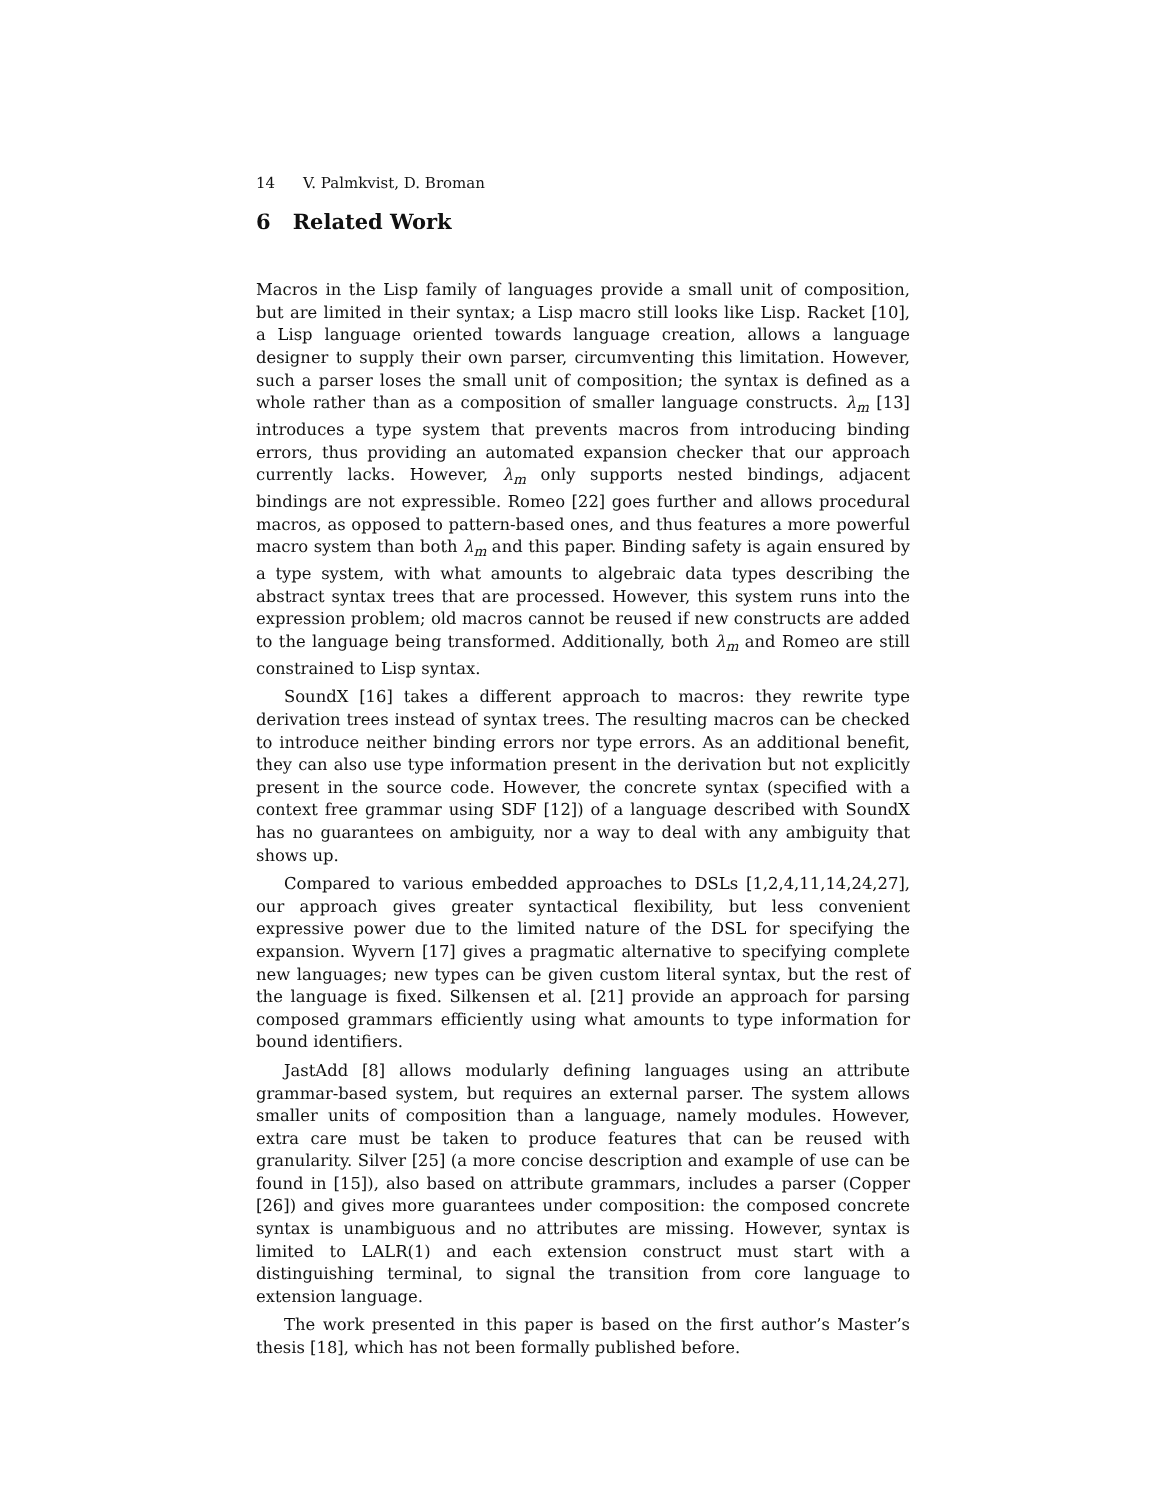14 V. Palmkvist, D. Broman
6 Related Work
Macros in the Lisp family of languages provide a small unit of composition, but are limited in their syntax; a Lisp macro still looks like Lisp. Racket [10], a Lisp language oriented towards language creation, allows a language designer to supply their own parser, circumventing this limitation. However, such a parser loses the small unit of composition; the syntax is defined as a whole rather than as a composition of smaller language constructs. λ<sub>m</sub> [13] introduces a type system that prevents macros from introducing binding errors, thus providing an automated expansion checker that our approach currently lacks. However, λ<sub>m</sub> only supports nested bindings, adjacent bindings are not expressible. Romeo [22] goes further and allows procedural macros, as opposed to pattern-based ones, and thus features a more powerful macro system than both λ<sub>m</sub> and this paper. Binding safety is again ensured by a type system, with what amounts to algebraic data types describing the abstract syntax trees that are processed. However, this system runs into the expression problem; old macros cannot be reused if new constructs are added to the language being transformed. Additionally, both λ<sub>m</sub> and Romeo are still constrained to Lisp syntax.
SoundX [16] takes a different approach to macros: they rewrite type derivation trees instead of syntax trees. The resulting macros can be checked to introduce neither binding errors nor type errors. As an additional benefit, they can also use type information present in the derivation but not explicitly present in the source code. However, the concrete syntax (specified with a context free grammar using SDF [12]) of a language described with SoundX has no guarantees on ambiguity, nor a way to deal with any ambiguity that shows up.
Compared to various embedded approaches to DSLs [1,2,4,11,14,24,27], our approach gives greater syntactical flexibility, but less convenient expressive power due to the limited nature of the DSL for specifying the expansion. Wyvern [17] gives a pragmatic alternative to specifying complete new languages; new types can be given custom literal syntax, but the rest of the language is fixed. Silkensen et al. [21] provide an approach for parsing composed grammars efficiently using what amounts to type information for bound identifiers.
JastAdd [8] allows modularly defining languages using an attribute grammar-based system, but requires an external parser. The system allows smaller units of composition than a language, namely modules. However, extra care must be taken to produce features that can be reused with granularity. Silver [25] (a more concise description and example of use can be found in [15]), also based on attribute grammars, includes a parser (Copper [26]) and gives more guarantees under composition: the composed concrete syntax is unambiguous and no attributes are missing. However, syntax is limited to LALR(1) and each extension construct must start with a distinguishing terminal, to signal the transition from core language to extension language.
The work presented in this paper is based on the first author’s Master’s thesis [18], which has not been formally published before.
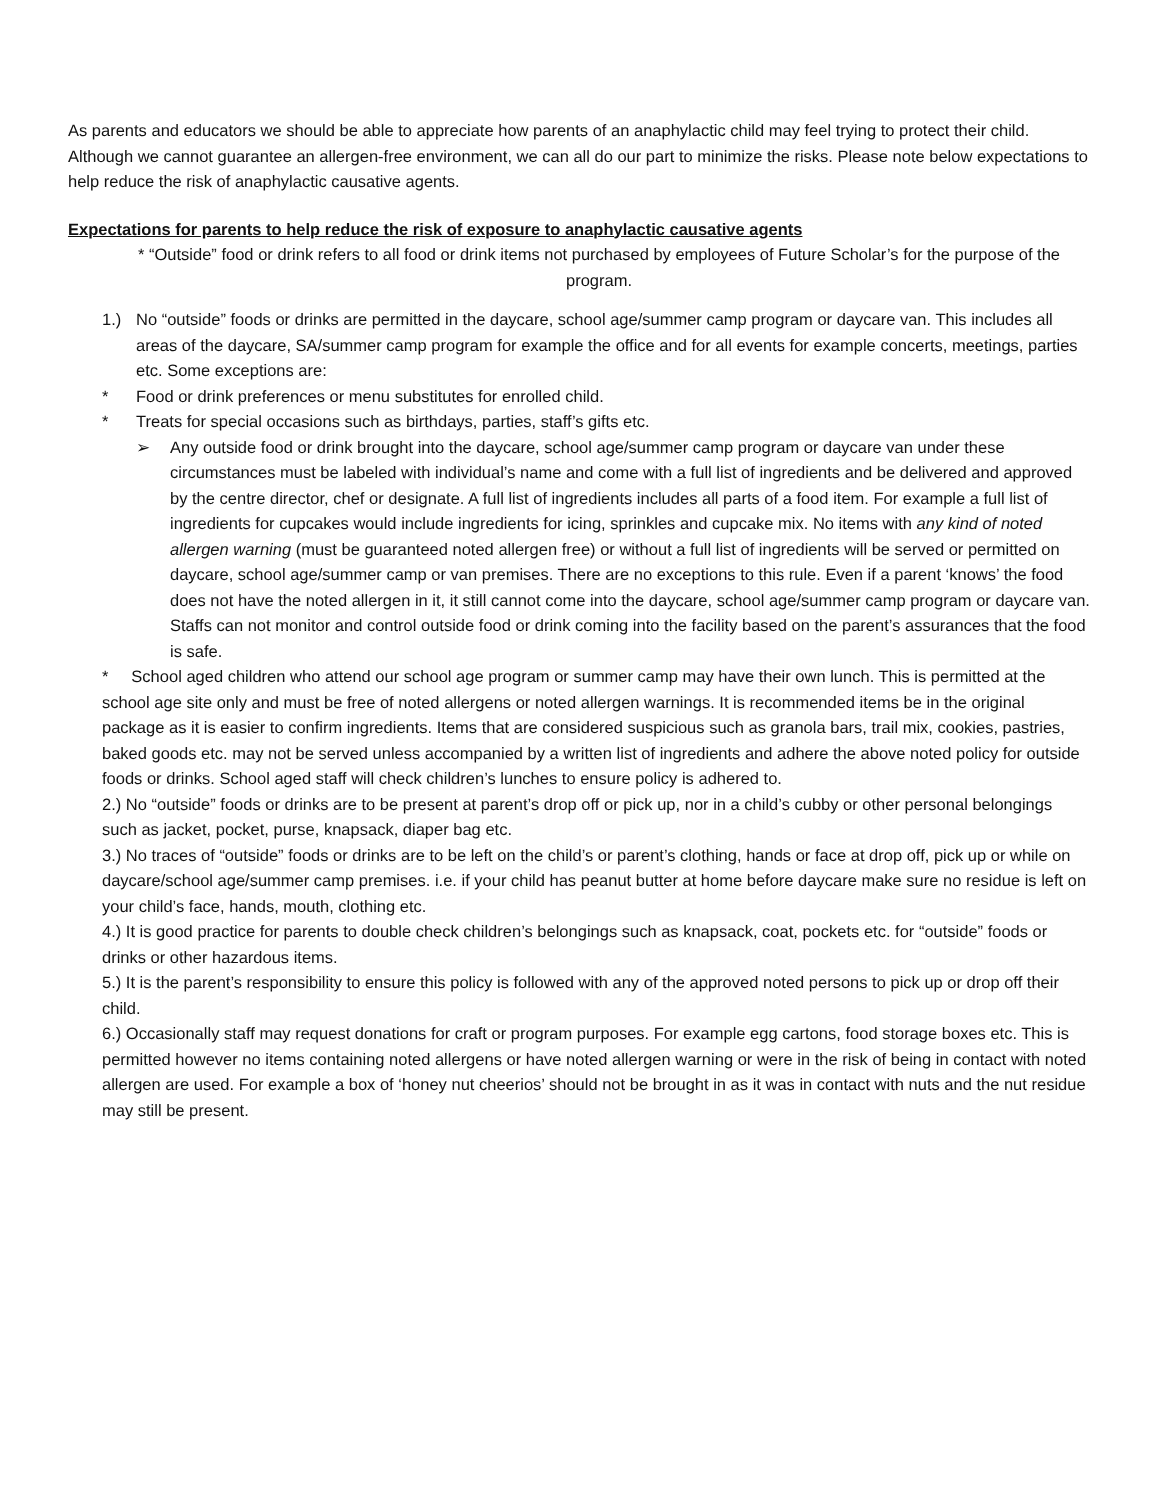As parents and educators we should be able to appreciate how parents of an anaphylactic child may feel trying to protect their child. Although we cannot guarantee an allergen-free environment, we can all do our part to minimize the risks. Please note below expectations to help reduce the risk of anaphylactic causative agents.
Expectations for parents to help reduce the risk of exposure to anaphylactic causative agents
* “Outside” food or drink refers to all food or drink items not purchased by employees of Future Scholar’s for the purpose of the program.
1.) No “outside” foods or drinks are permitted in the daycare, school age/summer camp program or daycare van. This includes all areas of the daycare, SA/summer camp program for example the office and for all events for example concerts, meetings, parties etc. Some exceptions are:
* Food or drink preferences or menu substitutes for enrolled child.
* Treats for special occasions such as birthdays, parties, staff’s gifts etc.
➢ Any outside food or drink brought into the daycare, school age/summer camp program or daycare van under these circumstances must be labeled with individual’s name and come with a full list of ingredients and be delivered and approved by the centre director, chef or designate. A full list of ingredients includes all parts of a food item. For example a full list of ingredients for cupcakes would include ingredients for icing, sprinkles and cupcake mix. No items with any kind of noted allergen warning (must be guaranteed noted allergen free) or without a full list of ingredients will be served or permitted on daycare, school age/summer camp or van premises. There are no exceptions to this rule. Even if a parent ‘knows’ the food does not have the noted allergen in it, it still cannot come into the daycare, school age/summer camp program or daycare van. Staffs can not monitor and control outside food or drink coming into the facility based on the parent’s assurances that the food is safe.
* School aged children who attend our school age program or summer camp may have their own lunch. This is permitted at the school age site only and must be free of noted allergens or noted allergen warnings. It is recommended items be in the original package as it is easier to confirm ingredients. Items that are considered suspicious such as granola bars, trail mix, cookies, pastries, baked goods etc. may not be served unless accompanied by a written list of ingredients and adhere the above noted policy for outside foods or drinks. School aged staff will check children’s lunches to ensure policy is adhered to.
2.) No “outside” foods or drinks are to be present at parent’s drop off or pick up, nor in a child’s cubby or other personal belongings such as jacket, pocket, purse, knapsack, diaper bag etc.
3.) No traces of “outside” foods or drinks are to be left on the child’s or parent’s clothing, hands or face at drop off, pick up or while on daycare/school age/summer camp premises. i.e. if your child has peanut butter at home before daycare make sure no residue is left on your child’s face, hands, mouth, clothing etc.
4.) It is good practice for parents to double check children’s belongings such as knapsack, coat, pockets etc. for “outside” foods or drinks or other hazardous items.
5.) It is the parent’s responsibility to ensure this policy is followed with any of the approved noted persons to pick up or drop off their child.
6.) Occasionally staff may request donations for craft or program purposes. For example egg cartons, food storage boxes etc. This is permitted however no items containing noted allergens or have noted allergen warning or were in the risk of being in contact with noted allergen are used. For example a box of ‘honey nut cheerios’ should not be brought in as it was in contact with nuts and the nut residue may still be present.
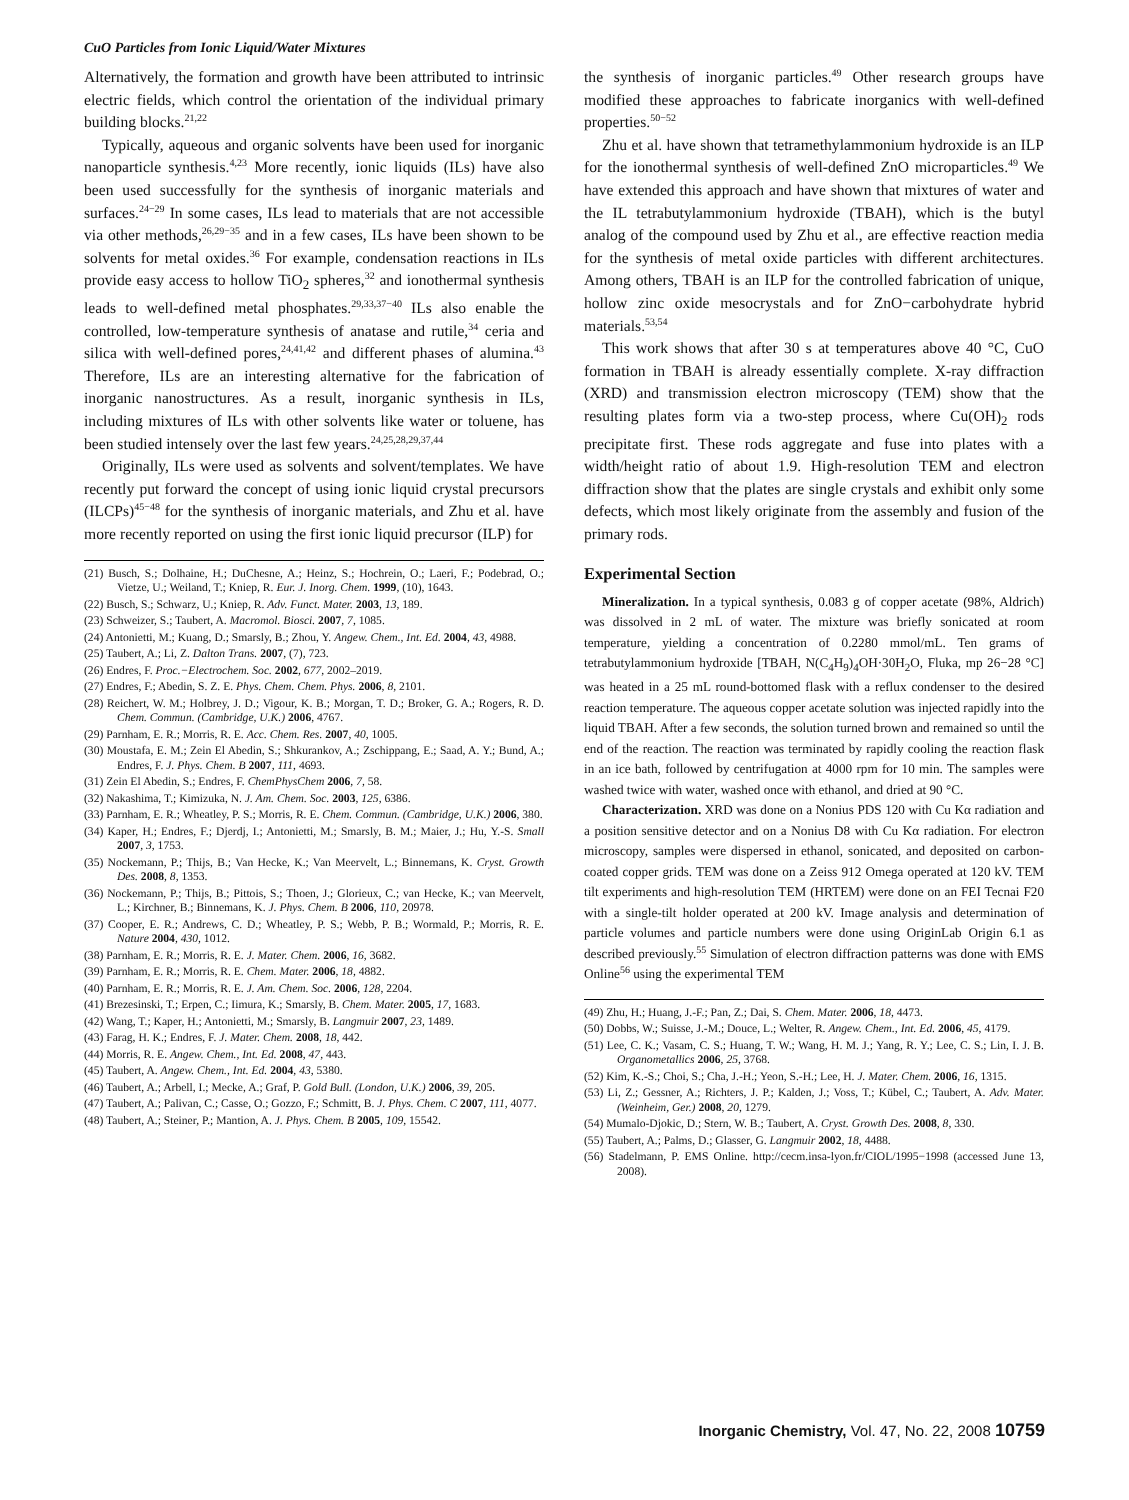CuO Particles from Ionic Liquid/Water Mixtures
Alternatively, the formation and growth have been attributed to intrinsic electric fields, which control the orientation of the individual primary building blocks.<sup>21,22</sup>
Typically, aqueous and organic solvents have been used for inorganic nanoparticle synthesis.<sup>4,23</sup> More recently, ionic liquids (ILs) have also been used successfully for the synthesis of inorganic materials and surfaces.<sup>24−29</sup> In some cases, ILs lead to materials that are not accessible via other methods,<sup>26,29−35</sup> and in a few cases, ILs have been shown to be solvents for metal oxides.<sup>36</sup> For example, condensation reactions in ILs provide easy access to hollow TiO<sub>2</sub> spheres,<sup>32</sup> and ionothermal synthesis leads to well-defined metal phosphates.<sup>29,33,37−40</sup> ILs also enable the controlled, low-temperature synthesis of anatase and rutile,<sup>34</sup> ceria and silica with well-defined pores,<sup>24,41,42</sup> and different phases of alumina.<sup>43</sup> Therefore, ILs are an interesting alternative for the fabrication of inorganic nanostructures. As a result, inorganic synthesis in ILs, including mixtures of ILs with other solvents like water or toluene, has been studied intensely over the last few years.<sup>24,25,28,29,37,44</sup>
Originally, ILs were used as solvents and solvent/templates. We have recently put forward the concept of using ionic liquid crystal precursors (ILCPs)<sup>45−48</sup> for the synthesis of inorganic materials, and Zhu et al. have more recently reported on using the first ionic liquid precursor (ILP) for
(21) Busch, S.; Dolhaine, H.; DuChesne, A.; Heinz, S.; Hochrein, O.; Laeri, F.; Podebrad, O.; Vietze, U.; Weiland, T.; Kniep, R. Eur. J. Inorg. Chem. 1999, (10), 1643.
(22) Busch, S.; Schwarz, U.; Kniep, R. Adv. Funct. Mater. 2003, 13, 189.
(23) Schweizer, S.; Taubert, A. Macromol. Biosci. 2007, 7, 1085.
(24) Antonietti, M.; Kuang, D.; Smarsly, B.; Zhou, Y. Angew. Chem., Int. Ed. 2004, 43, 4988.
(25) Taubert, A.; Li, Z. Dalton Trans. 2007, (7), 723.
(26) Endres, F. Proc.−Electrochem. Soc. 2002, 677, 2002–2019.
(27) Endres, F.; Abedin, S. Z. E. Phys. Chem. Chem. Phys. 2006, 8, 2101.
(28) Reichert, W. M.; Holbrey, J. D.; Vigour, K. B.; Morgan, T. D.; Broker, G. A.; Rogers, R. D. Chem. Commun. (Cambridge, U.K.) 2006, 4767.
(29) Parnham, E. R.; Morris, R. E. Acc. Chem. Res. 2007, 40, 1005.
(30) Moustafa, E. M.; Zein El Abedin, S.; Shkurankov, A.; Zschippang, E.; Saad, A. Y.; Bund, A.; Endres, F. J. Phys. Chem. B 2007, 111, 4693.
(31) Zein El Abedin, S.; Endres, F. ChemPhysChem 2006, 7, 58.
(32) Nakashima, T.; Kimizuka, N. J. Am. Chem. Soc. 2003, 125, 6386.
(33) Parnham, E. R.; Wheatley, P. S.; Morris, R. E. Chem. Commun. (Cambridge, U.K.) 2006, 380.
(34) Kaper, H.; Endres, F.; Djerdj, I.; Antonietti, M.; Smarsly, B. M.; Maier, J.; Hu, Y.-S. Small 2007, 3, 1753.
(35) Nockemann, P.; Thijs, B.; Van Hecke, K.; Van Meervelt, L.; Binnemans, K. Cryst. Growth Des. 2008, 8, 1353.
(36) Nockemann, P.; Thijs, B.; Pittois, S.; Thoen, J.; Glorieux, C.; van Hecke, K.; van Meervelt, L.; Kirchner, B.; Binnemans, K. J. Phys. Chem. B 2006, 110, 20978.
(37) Cooper, E. R.; Andrews, C. D.; Wheatley, P. S.; Webb, P. B.; Wormald, P.; Morris, R. E. Nature 2004, 430, 1012.
(38) Parnham, E. R.; Morris, R. E. J. Mater. Chem. 2006, 16, 3682.
(39) Parnham, E. R.; Morris, R. E. Chem. Mater. 2006, 18, 4882.
(40) Parnham, E. R.; Morris, R. E. J. Am. Chem. Soc. 2006, 128, 2204.
(41) Brezesinski, T.; Erpen, C.; Iimura, K.; Smarsly, B. Chem. Mater. 2005, 17, 1683.
(42) Wang, T.; Kaper, H.; Antonietti, M.; Smarsly, B. Langmuir 2007, 23, 1489.
(43) Farag, H. K.; Endres, F. J. Mater. Chem. 2008, 18, 442.
(44) Morris, R. E. Angew. Chem., Int. Ed. 2008, 47, 443.
(45) Taubert, A. Angew. Chem., Int. Ed. 2004, 43, 5380.
(46) Taubert, A.; Arbell, I.; Mecke, A.; Graf, P. Gold Bull. (London, U.K.) 2006, 39, 205.
(47) Taubert, A.; Palivan, C.; Casse, O.; Gozzo, F.; Schmitt, B. J. Phys. Chem. C 2007, 111, 4077.
(48) Taubert, A.; Steiner, P.; Mantion, A. J. Phys. Chem. B 2005, 109, 15542.
the synthesis of inorganic particles.<sup>49</sup> Other research groups have modified these approaches to fabricate inorganics with well-defined properties.<sup>50−52</sup>
Zhu et al. have shown that tetramethylammonium hydroxide is an ILP for the ionothermal synthesis of well-defined ZnO microparticles.<sup>49</sup> We have extended this approach and have shown that mixtures of water and the IL tetrabutylammonium hydroxide (TBAH), which is the butyl analog of the compound used by Zhu et al., are effective reaction media for the synthesis of metal oxide particles with different architectures. Among others, TBAH is an ILP for the controlled fabrication of unique, hollow zinc oxide mesocrystals and for ZnO−carbohydrate hybrid materials.<sup>53,54</sup>
This work shows that after 30 s at temperatures above 40 °C, CuO formation in TBAH is already essentially complete. X-ray diffraction (XRD) and transmission electron microscopy (TEM) show that the resulting plates form via a two-step process, where Cu(OH)<sub>2</sub> rods precipitate first. These rods aggregate and fuse into plates with a width/height ratio of about 1.9. High-resolution TEM and electron diffraction show that the plates are single crystals and exhibit only some defects, which most likely originate from the assembly and fusion of the primary rods.
Experimental Section
Mineralization. In a typical synthesis, 0.083 g of copper acetate (98%, Aldrich) was dissolved in 2 mL of water. The mixture was briefly sonicated at room temperature, yielding a concentration of 0.2280 mmol/mL. Ten grams of tetrabutylammonium hydroxide [TBAH, N(C<sub>4</sub>H<sub>9</sub>)<sub>4</sub>OH·30H<sub>2</sub>O, Fluka, mp 26−28 °C] was heated in a 25 mL round-bottomed flask with a reflux condenser to the desired reaction temperature. The aqueous copper acetate solution was injected rapidly into the liquid TBAH. After a few seconds, the solution turned brown and remained so until the end of the reaction. The reaction was terminated by rapidly cooling the reaction flask in an ice bath, followed by centrifugation at 4000 rpm for 10 min. The samples were washed twice with water, washed once with ethanol, and dried at 90 °C.
Characterization. XRD was done on a Nonius PDS 120 with Cu Kα radiation and a position sensitive detector and on a Nonius D8 with Cu Kα radiation. For electron microscopy, samples were dispersed in ethanol, sonicated, and deposited on carbon-coated copper grids. TEM was done on a Zeiss 912 Omega operated at 120 kV. TEM tilt experiments and high-resolution TEM (HRTEM) were done on an FEI Tecnai F20 with a single-tilt holder operated at 200 kV. Image analysis and determination of particle volumes and particle numbers were done using OriginLab Origin 6.1 as described previously.<sup>55</sup> Simulation of electron diffraction patterns was done with EMS Online<sup>56</sup> using the experimental TEM
(49) Zhu, H.; Huang, J.-F.; Pan, Z.; Dai, S. Chem. Mater. 2006, 18, 4473.
(50) Dobbs, W.; Suisse, J.-M.; Douce, L.; Welter, R. Angew. Chem., Int. Ed. 2006, 45, 4179.
(51) Lee, C. K.; Vasam, C. S.; Huang, T. W.; Wang, H. M. J.; Yang, R. Y.; Lee, C. S.; Lin, I. J. B. Organometallics 2006, 25, 3768.
(52) Kim, K.-S.; Choi, S.; Cha, J.-H.; Yeon, S.-H.; Lee, H. J. Mater. Chem. 2006, 16, 1315.
(53) Li, Z.; Gessner, A.; Richters, J. P.; Kalden, J.; Voss, T.; Kübel, C.; Taubert, A. Adv. Mater. (Weinheim, Ger.) 2008, 20, 1279.
(54) Mumalo-Djokic, D.; Stern, W. B.; Taubert, A. Cryst. Growth Des. 2008, 8, 330.
(55) Taubert, A.; Palms, D.; Glasser, G. Langmuir 2002, 18, 4488.
(56) Stadelmann, P. EMS Online. http://cecm.insa-lyon.fr/CIOL/1995−1998 (accessed June 13, 2008).
Inorganic Chemistry, Vol. 47, No. 22, 2008 10759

■ ■ ■ ■ ■

# EXERCISE PROMPT:
In the listing above, find the line containing "6.) Occasionally staff" and the line containing "Alternatively, the formation"; print those lines and every line between them exactly, leaving out pictures.

# SOLUTION FOR THIS PROBLEM:
6.) Occasionally staff may request donations for craft or program purposes. For example egg cartons, food storage boxes etc. This is permitted however no items containing noted allergens or have noted allergen warning or were in the risk of being in contact with noted allergen are used. For example a box of ‘honey nut cheerios’ should not be brought in as it was in contact with nuts and the nut residue may still be present.
CuO Particles from Ionic Liquid/Water Mixtures
Alternatively, the formation and growth have been attributed to intrinsic electric fields, which control the orientation of the individual primary building blocks.<sup>21,22</sup>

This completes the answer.